103.猛犬
突如として放たれた血液の棘が、俺の肩を抉る。
咄嗟に避けようとしたが……少し間に合わなかった。
俺は肩に手を当て、《治癒》を発動する。
「……危なかった」
当たり所が悪かったら……多分即死だった。
俺は半ば安堵しながら、治療が完了した肩をさする。
「くっそ……オレもオレで賭けだったんだが……肩を抉っただけか。しかも治されちまったしよぉ」
アグは頭を掻いて、大きく息を吐いた。
面倒くさそうに笑いながら、俺を睨めつけてくる。
「負けだ負け。そもそもオレはあまり戦うのが得意じゃないんだ。たっく、最期がこれじゃあ格好が付かないな」
「あなたは絶対に死なせないわ。絶対に」
「そうです……!」
アンナたちがこちらに駆け寄ってきて、倒れたままのアグに声をかける。
「あなたは罪を償う必要があるわ」
そう……彼は罪を償う必要がある。
王都を襲撃したこと、市民の平和を奪ったこと。
過去の復讐だかなんだか知らないが、決してしてはならないことなのだ。
「そうだアグ。今から俺が傷を治してやる。だから一緒に来てくれ」
俺は《治癒》を発動するためにアグに近づく。
一度彼を治療して、それからのことを考えなければならない。
「オレを助けるのか? 良い趣味してんねぇ……」
「……やるべきことをやろうとしているだけだ」
そう言うと、アグは鼻で笑う。
「なんだかなぁ……お前を見ていると思い出す……お前が使う魔法を見ていると蘇ってくるよ」
思い出す……何がだろうと俺は首を傾げる。
「賢者だよ。

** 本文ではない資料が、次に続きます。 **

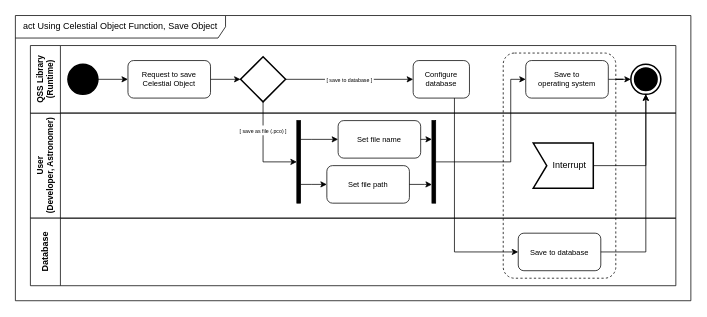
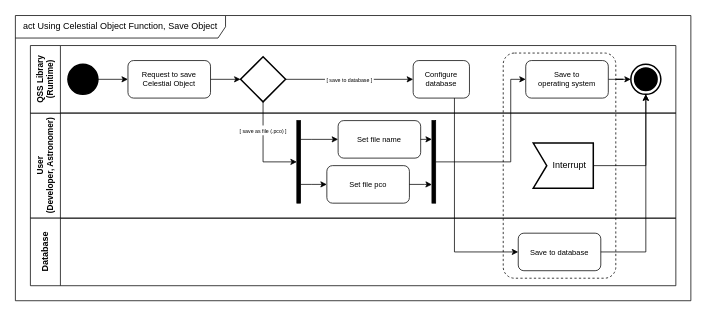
  <mxCell id="0" />
  <mxCell id="1" parent="0" />
  <mxCell id="2" value="User&lt;div style=&quot;font-size: 11px;&quot;&gt;(Developer, Astronomer)&lt;/div&gt;" style="swimlane;startSize=40;horizontal=0;html=1;whiteSpace=wrap;fontSize=11;" vertex="1" parent="1"><mxGeometry x="40" y="150" width="860" height="140" as="geometry" /></mxCell>
  <mxCell id="3" value="act Using Celestial Object Function, Save Object" style="shape=umlFrame;whiteSpace=wrap;html=1;pointerEvents=0;width=280;height=30;" vertex="1" parent="1"><mxGeometry x="20" y="20" width="900" height="380" as="geometry" /></mxCell>
  <mxCell id="4" value="QSS Library (Runtime)" style="swimlane;startSize=40;horizontal=0;html=1;whiteSpace=wrap;fontSize=11;" vertex="1" parent="1"><mxGeometry x="40" y="60" width="860" height="90" as="geometry" /></mxCell>
  <mxCell id="5" value="" style="edgeStyle=orthogonalEdgeStyle;rounded=0;orthogonalLoop=1;jettySize=auto;html=1;" edge="1" parent="4" source="8" target="10"><mxGeometry relative="1" as="geometry" /></mxCell>
  <mxCell id="6" value="" style="edgeStyle=orthogonalEdgeStyle;rounded=0;orthogonalLoop=1;jettySize=auto;html=1;" edge="1" parent="4" source="9" target="8"><mxGeometry relative="1" as="geometry" /></mxCell>
  <mxCell id="7" value="&lt;font style=&quot;font-size: 7px;&quot;&gt;&amp;nbsp;[ save to database ]&amp;nbsp;&lt;/font&gt;" style="edgeStyle=orthogonalEdgeStyle;rounded=0;orthogonalLoop=1;jettySize=auto;html=1;entryX=0;entryY=0.5;entryDx=0;entryDy=0;" edge="1" parent="4" source="10" target="13"><mxGeometry relative="1" as="geometry" /></mxCell>
  <mxCell id="8" value="Request to save&lt;div&gt;Celestial Object&lt;/div&gt;" style="shape=rect;html=1;rounded=1;whiteSpace=wrap;align=center;fontSize=10;" vertex="1" parent="4"><mxGeometry x="130" y="20" width="110" height="50" as="geometry" /></mxCell>
  <mxCell id="9" value="" style="shape=ellipse;html=1;fillColor=strokeColor;strokeWidth=2;verticalLabelPosition=bottom;verticalAlignment=top;perimeter=ellipsePerimeter;" vertex="1" parent="4"><mxGeometry x="50" y="25" width="40" height="40" as="geometry" /></mxCell>
  <mxCell id="10" value="" style="strokeWidth=2;html=1;shape=mxgraph.flowchart.decision;whiteSpace=wrap;" vertex="1" parent="4"><mxGeometry x="280" y="15" width="60" height="60" as="geometry" /></mxCell>
  <mxCell id="11" value="" style="edgeStyle=orthogonalEdgeStyle;rounded=0;orthogonalLoop=1;jettySize=auto;html=1;" edge="1" parent="4" source="12" target="14"><mxGeometry relative="1" as="geometry" /></mxCell>
  <mxCell id="12" value="Save to&lt;div&gt;operating system&lt;/div&gt;" style="shape=rect;html=1;rounded=1;whiteSpace=wrap;align=center;fontSize=10;" vertex="1" parent="4"><mxGeometry x="660" y="20" width="110" height="50" as="geometry" /></mxCell>
  <mxCell id="13" value="Configure database" style="shape=rect;html=1;rounded=1;whiteSpace=wrap;align=center;fontSize=10;" vertex="1" parent="4"><mxGeometry x="510" y="20" width="75" height="50" as="geometry" /></mxCell>
  <mxCell id="14" value="" style="html=1;shape=mxgraph.sysml.actFinal;strokeWidth=2;verticalLabelPosition=bottom;verticalAlignment=top;" vertex="1" parent="4"><mxGeometry x="800" y="25" width="40" height="40" as="geometry" /></mxCell>
  <mxCell id="15" value="&lt;font style=&quot;font-size: 7px;&quot;&gt;[ save as file (.pco) ]&lt;/font&gt;" style="edgeStyle=orthogonalEdgeStyle;rounded=0;orthogonalLoop=1;jettySize=auto;html=1;exitX=0.5;exitY=1;exitDx=0;exitDy=0;exitPerimeter=0;" edge="1" parent="1" source="10"><mxGeometry x="-0.391" relative="1" as="geometry"><mxPoint x="360" y="135" as="sourcePoint" /><mxPoint x="395" y="215" as="targetPoint" /><Array as="points"><mxPoint x="350" y="215" /></Array><mxPoint as="offset" /></mxGeometry></mxCell>
  <mxCell id="16" style="edgeStyle=orthogonalEdgeStyle;rounded=0;orthogonalLoop=1;jettySize=auto;html=1;entryX=0;entryY=0.5;entryDx=0;entryDy=0;" edge="1" parent="1" source="18" target="19"><mxGeometry relative="1" as="geometry"><Array as="points"><mxPoint x="415" y="185" /><mxPoint x="415" y="185" /></Array></mxGeometry></mxCell>
  <mxCell id="17" style="edgeStyle=orthogonalEdgeStyle;rounded=0;orthogonalLoop=1;jettySize=auto;html=1;entryX=0;entryY=0.5;entryDx=0;entryDy=0;" edge="1" parent="1" source="18" target="20"><mxGeometry relative="1" as="geometry"><Array as="points"><mxPoint x="415" y="245" /><mxPoint x="415" y="245" /></Array></mxGeometry></mxCell>
  <mxCell id="18" value="" style="html=1;points=[];perimeter=orthogonalPerimeter;fillColor=strokeColor;" vertex="1" parent="1"><mxGeometry x="395" y="160" width="5" height="110" as="geometry" /></mxCell>
  <mxCell id="19" value="Set file name" style="shape=rect;html=1;rounded=1;whiteSpace=wrap;align=center;fontSize=10;" vertex="1" parent="1"><mxGeometry x="450" y="160" width="110" height="50" as="geometry" /></mxCell>
- <mxCell id="20" value="Set file path" style="shape=rect;html=1;rounded=1;whiteSpace=wrap;align=center;fontSize=10;" vertex="1" parent="1"><mxGeometry x="435" y="220" width="110" height="50" as="geometry" /></mxCell>
+ <mxCell id="20" value="Set file pco" style="shape=rect;html=1;rounded=1;whiteSpace=wrap;align=center;fontSize=10;" vertex="1" parent="1"><mxGeometry x="435" y="220" width="110" height="50" as="geometry" /></mxCell>
  <mxCell id="21" style="edgeStyle=orthogonalEdgeStyle;rounded=0;orthogonalLoop=1;jettySize=auto;html=1;entryX=0;entryY=0.5;entryDx=0;entryDy=0;" edge="1" parent="1" source="22" target="12"><mxGeometry relative="1" as="geometry"><Array as="points"><mxPoint x="680" y="215" /><mxPoint x="680" y="105" /></Array></mxGeometry></mxCell>
  <mxCell id="22" value="" style="html=1;points=[];perimeter=orthogonalPerimeter;fillColor=strokeColor;" vertex="1" parent="1"><mxGeometry x="575" y="160" width="5" height="110" as="geometry" /></mxCell>
  <mxCell id="23" style="edgeStyle=orthogonalEdgeStyle;rounded=0;orthogonalLoop=1;jettySize=auto;html=1;entryX=-0.004;entryY=0.775;entryDx=0;entryDy=0;entryPerimeter=0;" edge="1" parent="1" source="20" target="22"><mxGeometry relative="1" as="geometry" /></mxCell>
  <mxCell id="24" style="edgeStyle=orthogonalEdgeStyle;rounded=0;orthogonalLoop=1;jettySize=auto;html=1;entryX=-0.004;entryY=0.775;entryDx=0;entryDy=0;entryPerimeter=0;exitX=1;exitY=0.5;exitDx=0;exitDy=0;" edge="1" parent="1" source="19"><mxGeometry relative="1" as="geometry"><mxPoint x="545" y="184.95" as="sourcePoint" /><mxPoint x="575" y="184.95" as="targetPoint" /></mxGeometry></mxCell>
  <mxCell id="25" value="Database" style="swimlane;startSize=40;horizontal=0;html=1;whiteSpace=wrap;" vertex="1" parent="1"><mxGeometry x="40" y="290" width="860" height="90" as="geometry" /></mxCell>
  <mxCell id="26" value="Save to database" style="shape=rect;html=1;rounded=1;whiteSpace=wrap;align=center;fontSize=10;" vertex="1" parent="25"><mxGeometry x="650" y="20" width="110" height="50" as="geometry" /></mxCell>
  <mxCell id="27" style="edgeStyle=orthogonalEdgeStyle;rounded=0;orthogonalLoop=1;jettySize=auto;html=1;entryX=0.5;entryY=1;entryDx=0;entryDy=0;entryPerimeter=0;" edge="1" parent="1" source="26" target="14"><mxGeometry relative="1" as="geometry" /></mxCell>
  <mxCell id="28" style="edgeStyle=orthogonalEdgeStyle;rounded=0;orthogonalLoop=1;jettySize=auto;html=1;entryX=0;entryY=0.5;entryDx=0;entryDy=0;" edge="1" parent="1" source="13" target="26"><mxGeometry relative="1" as="geometry"><Array as="points"><mxPoint x="605" y="335" /></Array></mxGeometry></mxCell>
  <mxCell id="29" value="&amp;nbsp; &amp;nbsp; &amp;nbsp;Interrupt" style="html=1;shape=mxgraph.sysml.accEvent;strokeWidth=2;whiteSpace=wrap;align=center;" vertex="1" parent="1"><mxGeometry x="710" y="190" width="80" height="60" as="geometry" /></mxCell>
  <mxCell id="30" style="edgeStyle=orthogonalEdgeStyle;rounded=0;orthogonalLoop=1;jettySize=auto;html=1;entryX=0.5;entryY=1;entryDx=0;entryDy=0;entryPerimeter=0;" edge="1" parent="1" source="29" target="14"><mxGeometry relative="1" as="geometry" /></mxCell>
  <mxCell id="31" value="" style="points=[[0.25,0,0],[0.5,0,0],[0.75,0,0],[1,0.25,0],[1,0.5,0],[1,0.75,0],[0.75,1,0],[0.5,1,0],[0.25,1,0],[0,0.75,0],[0,0.5,0],[0,0.25,0]];rounded=1;arcSize=10;dashed=1;fillColor=none;gradientColor=none;strokeWidth=1;whiteSpace=wrap;html=1;" vertex="1" parent="1"><mxGeometry x="670" y="70" width="150" height="300" as="geometry" /></mxCell>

昔いた賢者……そいつにお前は似ているよ」
賢者……よく分からないが、恐らく数百年前の話だろう。
似ているか。まあ、俺にはあまり関係ないことかもしれないけれど。
「しかし……悪いなぁ。傷を治して貰っちゃって」
「別にお前のためにやっているわけじゃない」
「そんなこと言うなって。オレは嬉しいんだぜぇ……?」
だけど、と言ってアグは俺を見る。
「それは無意味だばーか! オレがお前らと一緒に行くわけないだろ! 想定済みだっての!」
「は……?」
アグは目をかっぴらいて、思い切り叫ぶ。
そしてゲラゲラと笑いながら、空に手を伸ばした。
「お前の番だぜ猛犬がぁ! 最低限作戦はしっかり果たして貰うぞッッ!?」
「何を言って――」
その刹那、目映い光とともにアグに向かって何かが落ちてきた。
いや――剣だ。
剣が尋常じゃない速度でアグを貫いた。
轟音が響き、同時に何者かが遅れて地面に着地した。
アグを貫いた剣を握り、一人の男が言葉を吐き捨てる。
「『万が一オレが負けたら殺せ』って言われていたんだ。まあ、負けてくれて嬉しいよ」
「……お前!!」
目の前に現れた男――イダトは俺を見る。